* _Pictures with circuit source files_

__________

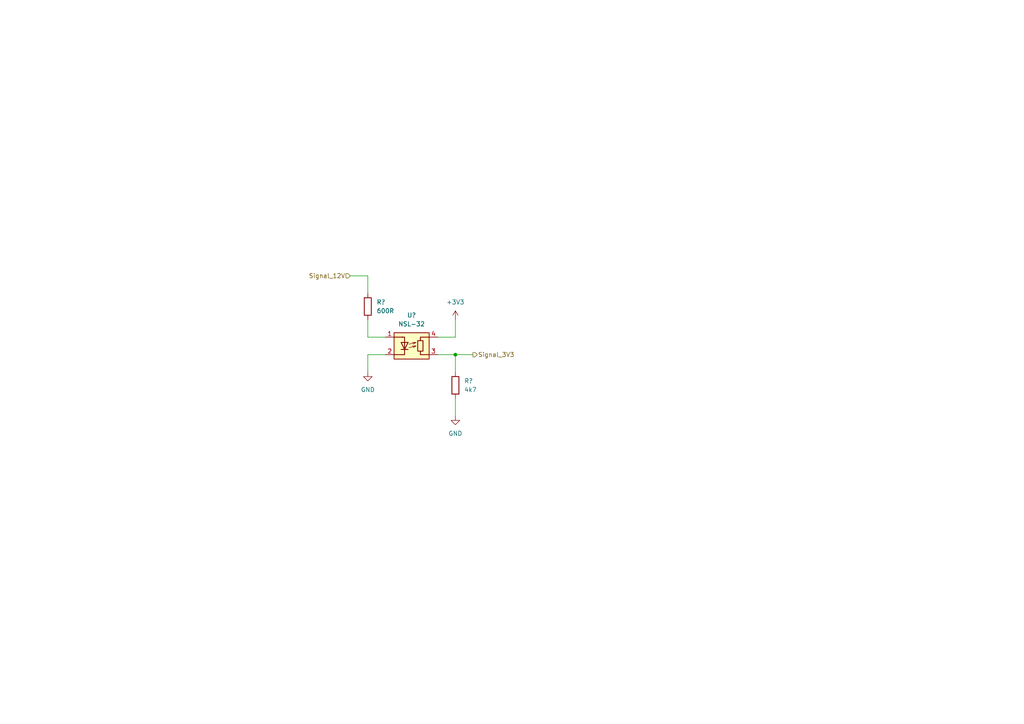
<source format=kicad_sch>
(kicad_sch (version 20211123) (generator eeschema)

  (uuid cd61555f-1c39-44e3-826d-b5c4b0560ecb)

  (paper "A4")

  

  (junction (at 132.08 102.87) (diameter 0) (color 0 0 0 0)
    (uuid bd1c0df1-6945-4aed-8237-ba8c48428edf)
  )

  (wire (pts (xy 132.08 97.79) (xy 127 97.79))
    (stroke (width 0) (type default) (color 0 0 0 0))
    (uuid 0d224f90-1fb4-4fdf-a162-f0014bc91d2d)
  )
  (wire (pts (xy 106.68 97.79) (xy 111.76 97.79))
    (stroke (width 0) (type default) (color 0 0 0 0))
    (uuid 5ed63038-e421-4231-968b-277bf6c6ece6)
  )
  (wire (pts (xy 132.08 115.57) (xy 132.08 120.65))
    (stroke (width 0) (type default) (color 0 0 0 0))
    (uuid 601c3de8-7552-4253-9f74-673e12d3b739)
  )
  (wire (pts (xy 127 102.87) (xy 132.08 102.87))
    (stroke (width 0) (type default) (color 0 0 0 0))
    (uuid 64328101-eae1-4a49-92d6-850d785dc143)
  )
  (wire (pts (xy 111.76 102.87) (xy 106.68 102.87))
    (stroke (width 0) (type default) (color 0 0 0 0))
    (uuid 66a522bf-6a66-42b8-ab97-adea87926042)
  )
  (wire (pts (xy 106.68 80.01) (xy 106.68 85.09))
    (stroke (width 0) (type default) (color 0 0 0 0))
    (uuid 6b845a89-f705-49c7-95b0-534c526c9bda)
  )
  (wire (pts (xy 106.68 92.71) (xy 106.68 97.79))
    (stroke (width 0) (type default) (color 0 0 0 0))
    (uuid 6f520df0-e7b8-46d2-a5dc-868a6bdb2c26)
  )
  (wire (pts (xy 101.6 80.01) (xy 106.68 80.01))
    (stroke (width 0) (type default) (color 0 0 0 0))
    (uuid 70da4e07-3f4e-4bed-b205-531a488a0610)
  )
  (wire (pts (xy 132.08 102.87) (xy 137.16 102.87))
    (stroke (width 0) (type default) (color 0 0 0 0))
    (uuid 8fb08348-0994-41b6-b142-57dc4389958d)
  )
  (wire (pts (xy 132.08 102.87) (xy 132.08 107.95))
    (stroke (width 0) (type default) (color 0 0 0 0))
    (uuid c974bd39-ed76-4ca7-aa99-ac8922835e43)
  )
  (wire (pts (xy 132.08 92.71) (xy 132.08 97.79))
    (stroke (width 0) (type default) (color 0 0 0 0))
    (uuid e9df1084-1bd5-4478-b733-afc213fe8f10)
  )
  (wire (pts (xy 106.68 102.87) (xy 106.68 107.95))
    (stroke (width 0) (type default) (color 0 0 0 0))
    (uuid eff89111-34dc-4de8-8f83-ed9be9e9bd88)
  )

  (hierarchical_label "Signal_12V" (shape input) (at 101.6 80.01 180)
    (effects (font (size 1.27 1.27)) (justify right))
    (uuid 0cc6fcb5-2c7c-4880-8d67-5f31872dc69e)
  )
  (hierarchical_label "Signal_3V3" (shape output) (at 137.16 102.87 0)
    (effects (font (size 1.27 1.27)) (justify left))
    (uuid 9501e3ee-df47-40e4-ba6c-aac19bfa1601)
  )

  (symbol (lib_id "power:+3V3") (at 132.08 92.71 0) (unit 1)
    (in_bom yes) (on_board yes) (fields_autoplaced)
    (uuid 16f4bb7b-48c3-4b1c-b6df-d48dc37d17d5)
    (property "Reference" "#PWR?" (id 0) (at 132.08 96.52 0)
      (effects (font (size 1.27 1.27)) hide)
    )
    (property "Value" "+3V3" (id 1) (at 132.08 87.63 0))
    (property "Footprint" "" (id 2) (at 132.08 92.71 0)
      (effects (font (size 1.27 1.27)) hide)
    )
    (property "Datasheet" "" (id 3) (at 132.08 92.71 0)
      (effects (font (size 1.27 1.27)) hide)
    )
    (pin "1" (uuid 6b88c899-d70d-41a7-a40b-cb3b44181376))
  )

  (symbol (lib_id "Device:R") (at 106.68 88.9 0) (unit 1)
    (in_bom yes) (on_board yes) (fields_autoplaced)
    (uuid 1d4c9268-82aa-4f44-a0d0-6b0811bbaa46)
    (property "Reference" "R?" (id 0) (at 109.22 87.6299 0)
      (effects (font (size 1.27 1.27)) (justify left))
    )
    (property "Value" "600R" (id 1) (at 109.22 90.1699 0)
      (effects (font (size 1.27 1.27)) (justify left))
    )
    (property "Footprint" "" (id 2) (at 104.902 88.9 90)
      (effects (font (size 1.27 1.27)) hide)
    )
    (property "Datasheet" "~" (id 3) (at 106.68 88.9 0)
      (effects (font (size 1.27 1.27)) hide)
    )
    (pin "1" (uuid 6ee363b3-37ae-43fe-a50f-3144f687be24))
    (pin "2" (uuid 188157b3-1bee-4777-a2f1-8ffe1fc9efd3))
  )

  (symbol (lib_id "Isolator:NSL-32") (at 119.38 100.33 0) (unit 1)
    (in_bom yes) (on_board yes) (fields_autoplaced)
    (uuid 7dd110a8-0291-490c-8164-a235984acd3d)
    (property "Reference" "U?" (id 0) (at 119.38 91.44 0))
    (property "Value" "NSL-32" (id 1) (at 119.38 93.98 0))
    (property "Footprint" "OptoDevice:Luna_NSL-32" (id 2) (at 119.38 107.95 0)
      (effects (font (size 1.27 1.27)) hide)
    )
    (property "Datasheet" "http://lunainc.com/wp-content/uploads/2016/06/NSL-32.pdf" (id 3) (at 120.65 100.33 0)
      (effects (font (size 1.27 1.27)) hide)
    )
    (pin "1" (uuid c2158569-05e0-4662-b2fa-202439d8806a))
    (pin "2" (uuid 1c653871-fa1a-4a72-9047-d4ed2cd00463))
    (pin "3" (uuid d97c9751-7c63-4e69-b17b-497d60cbcc13))
    (pin "4" (uuid c2c3dfb5-7ddc-418b-8dd6-8c82bc620bea))
  )

  (symbol (lib_id "Device:R") (at 132.08 111.76 0) (unit 1)
    (in_bom yes) (on_board yes) (fields_autoplaced)
    (uuid ba8e8290-d197-447e-b621-ea708fc154fa)
    (property "Reference" "R?" (id 0) (at 134.62 110.4899 0)
      (effects (font (size 1.27 1.27)) (justify left))
    )
    (property "Value" "4k7" (id 1) (at 134.62 113.0299 0)
      (effects (font (size 1.27 1.27)) (justify left))
    )
    (property "Footprint" "" (id 2) (at 130.302 111.76 90)
      (effects (font (size 1.27 1.27)) hide)
    )
    (property "Datasheet" "~" (id 3) (at 132.08 111.76 0)
      (effects (font (size 1.27 1.27)) hide)
    )
    (pin "1" (uuid e6296b2c-91a4-43e1-90f7-bb73716a7113))
    (pin "2" (uuid 0ce4b427-d698-4a2f-8b09-47e71a8e4a94))
  )

  (symbol (lib_id "power:GND") (at 106.68 107.95 0) (unit 1)
    (in_bom yes) (on_board yes) (fields_autoplaced)
    (uuid c1d55911-c150-4ca2-97f9-994c5661ec41)
    (property "Reference" "#PWR?" (id 0) (at 106.68 114.3 0)
      (effects (font (size 1.27 1.27)) hide)
    )
    (property "Value" "GND" (id 1) (at 106.68 113.03 0))
    (property "Footprint" "" (id 2) (at 106.68 107.95 0)
      (effects (font (size 1.27 1.27)) hide)
    )
    (property "Datasheet" "" (id 3) (at 106.68 107.95 0)
      (effects (font (size 1.27 1.27)) hide)
    )
    (pin "1" (uuid 62875553-d7ee-4504-8e63-27f5837be087))
  )

  (symbol (lib_id "power:GND") (at 132.08 120.65 0) (unit 1)
    (in_bom yes) (on_board yes)
    (uuid e8a03dd8-f24c-4585-a4b6-c571d3bf831a)
    (property "Reference" "#PWR?" (id 0) (at 132.08 127 0)
      (effects (font (size 1.27 1.27)) hide)
    )
    (property "Value" "GND" (id 1) (at 132.08 125.73 0))
    (property "Footprint" "" (id 2) (at 132.08 120.65 0)
      (effects (font (size 1.27 1.27)) hide)
    )
    (property "Datasheet" "" (id 3) (at 132.08 120.65 0)
      (effects (font (size 1.27 1.27)) hide)
    )
    (pin "1" (uuid 50ddc01c-8b4d-4da7-9222-4f5d2b732a36))
  )
)

</source>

__________

* _Requirement_
Only the lines with the string "Reference" are wanted; pick them out of the records above and copy them.

* _Answer section_
    (property "Reference" "#PWR?" (id 0) (at 132.08 96.52 0)
    (property "Reference" "R?" (id 0) (at 109.22 87.6299 0)
    (property "Reference" "U?" (id 0) (at 119.38 91.44 0))
    (property "Reference" "R?" (id 0) (at 134.62 110.4899 0)
    (property "Reference" "#PWR?" (id 0) (at 106.68 114.3 0)
    (property "Reference" "#PWR?" (id 0) (at 132.08 127 0)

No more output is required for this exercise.